Extrait du document:

---*---

Pour Claude Lemesle, président du C.A. de la Sacem, ces rencontres ont « donné une impulsion. Il faut maintenant que se fédèrent les énergies, avec en objectif une meilleure exportation de ce vivier musical extraordinaire ». Tous espèrent que ces premières rencontres soient déclencheuses d’initiatives. Comme le mariage musical réussi entre l’Orchestre de l’Espace de l’Art de Normandie et le musicien malgache Justin Vali. D’ailleurs, la Sacem vient de décider de lui décerner lors de ses prochains prix, celui de la musique traditionnelle. Un début d’ouverture. A suivre.

---*---

Dans l'extrait sur les rencontres de la Sacem, avec quel orchestre le musicien malgache Justin Vali a-t-il formé un mariage musical ? Ces entrées proviennent d'une autre source.

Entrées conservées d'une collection

---*---

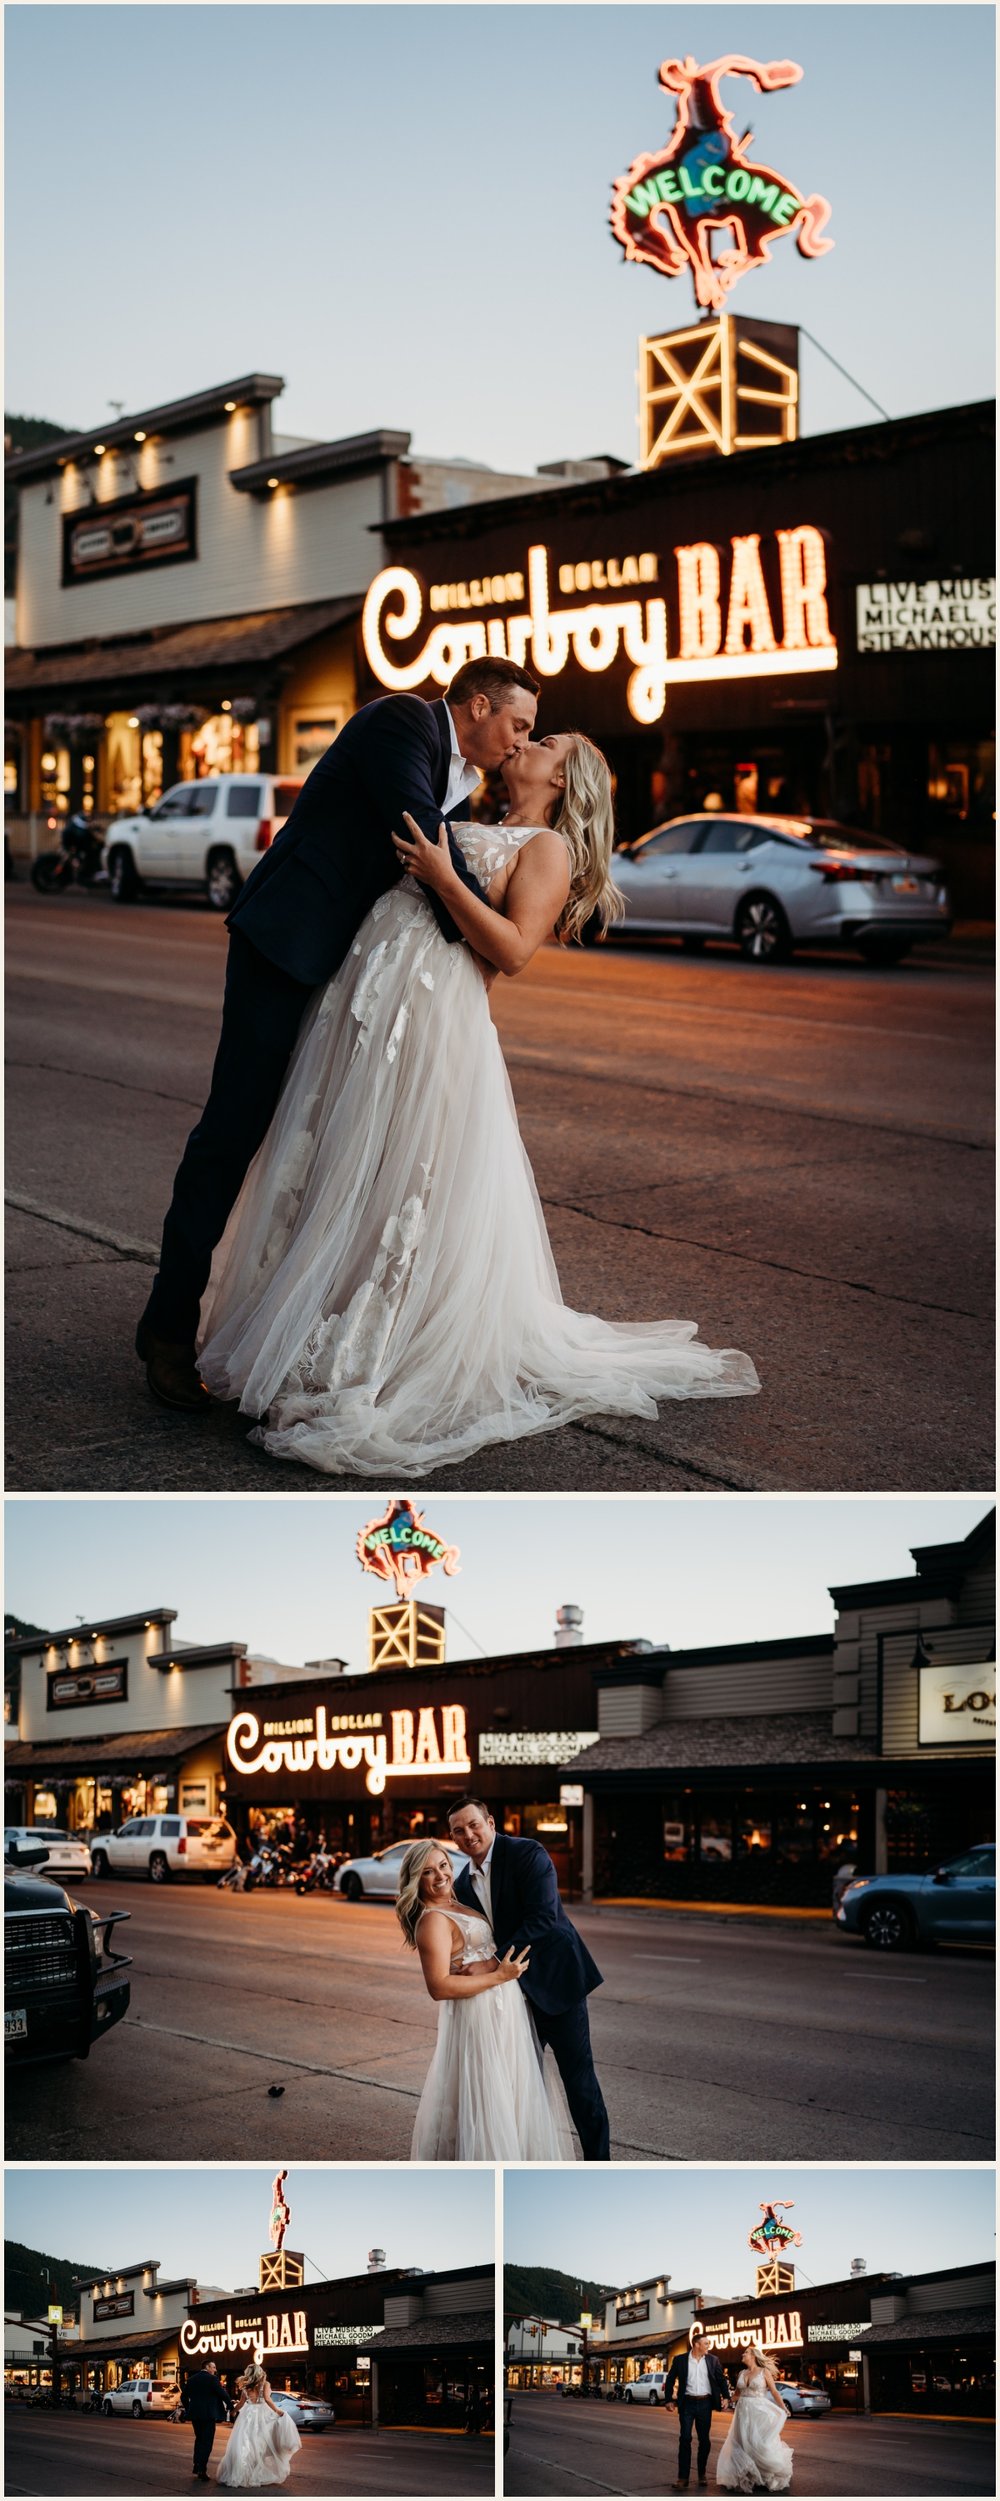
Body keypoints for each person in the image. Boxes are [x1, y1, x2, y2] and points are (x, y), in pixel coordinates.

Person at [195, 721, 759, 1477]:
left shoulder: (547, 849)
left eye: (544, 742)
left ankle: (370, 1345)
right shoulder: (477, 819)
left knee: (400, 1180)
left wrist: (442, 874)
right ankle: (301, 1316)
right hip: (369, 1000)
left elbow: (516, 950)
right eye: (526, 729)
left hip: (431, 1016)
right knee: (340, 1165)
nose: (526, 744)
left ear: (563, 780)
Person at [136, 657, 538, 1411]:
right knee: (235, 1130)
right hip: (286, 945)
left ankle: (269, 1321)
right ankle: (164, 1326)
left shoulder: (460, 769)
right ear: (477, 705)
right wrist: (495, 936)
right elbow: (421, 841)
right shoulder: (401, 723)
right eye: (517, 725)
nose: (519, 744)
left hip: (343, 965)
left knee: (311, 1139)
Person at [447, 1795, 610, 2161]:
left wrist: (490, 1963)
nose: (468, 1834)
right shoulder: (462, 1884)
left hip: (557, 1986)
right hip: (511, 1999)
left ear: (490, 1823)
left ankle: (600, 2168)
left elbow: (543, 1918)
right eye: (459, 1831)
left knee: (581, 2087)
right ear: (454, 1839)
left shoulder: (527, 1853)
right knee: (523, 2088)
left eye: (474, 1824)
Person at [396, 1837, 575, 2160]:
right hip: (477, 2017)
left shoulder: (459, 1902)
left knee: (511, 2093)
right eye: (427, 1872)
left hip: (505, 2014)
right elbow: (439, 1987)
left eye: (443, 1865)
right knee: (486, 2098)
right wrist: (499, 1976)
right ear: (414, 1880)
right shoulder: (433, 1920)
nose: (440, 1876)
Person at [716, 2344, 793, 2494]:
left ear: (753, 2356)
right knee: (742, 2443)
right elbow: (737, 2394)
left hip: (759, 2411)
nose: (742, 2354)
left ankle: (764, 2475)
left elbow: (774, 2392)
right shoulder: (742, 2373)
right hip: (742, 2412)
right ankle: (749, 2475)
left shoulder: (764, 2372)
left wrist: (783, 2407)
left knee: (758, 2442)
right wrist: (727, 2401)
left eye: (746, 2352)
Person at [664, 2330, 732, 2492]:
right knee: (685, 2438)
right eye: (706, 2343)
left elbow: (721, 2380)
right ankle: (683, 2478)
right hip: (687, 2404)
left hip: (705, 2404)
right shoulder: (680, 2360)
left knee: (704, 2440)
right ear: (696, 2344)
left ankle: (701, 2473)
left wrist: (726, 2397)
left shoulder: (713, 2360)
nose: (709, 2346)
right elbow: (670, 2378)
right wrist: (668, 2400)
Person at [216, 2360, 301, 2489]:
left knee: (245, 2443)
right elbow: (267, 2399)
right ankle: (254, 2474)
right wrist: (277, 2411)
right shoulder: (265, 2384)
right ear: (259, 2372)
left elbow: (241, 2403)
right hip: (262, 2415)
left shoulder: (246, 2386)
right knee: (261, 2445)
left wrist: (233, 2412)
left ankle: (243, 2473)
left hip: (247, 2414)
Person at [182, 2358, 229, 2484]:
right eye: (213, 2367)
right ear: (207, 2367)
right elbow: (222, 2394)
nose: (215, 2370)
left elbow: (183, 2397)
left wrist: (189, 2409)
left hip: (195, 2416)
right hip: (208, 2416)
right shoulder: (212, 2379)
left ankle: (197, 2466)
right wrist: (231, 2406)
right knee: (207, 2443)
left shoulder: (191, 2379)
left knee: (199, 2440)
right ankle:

---*---

Résultat: L'Orchestre de l'Espace de l'Art de Normandie.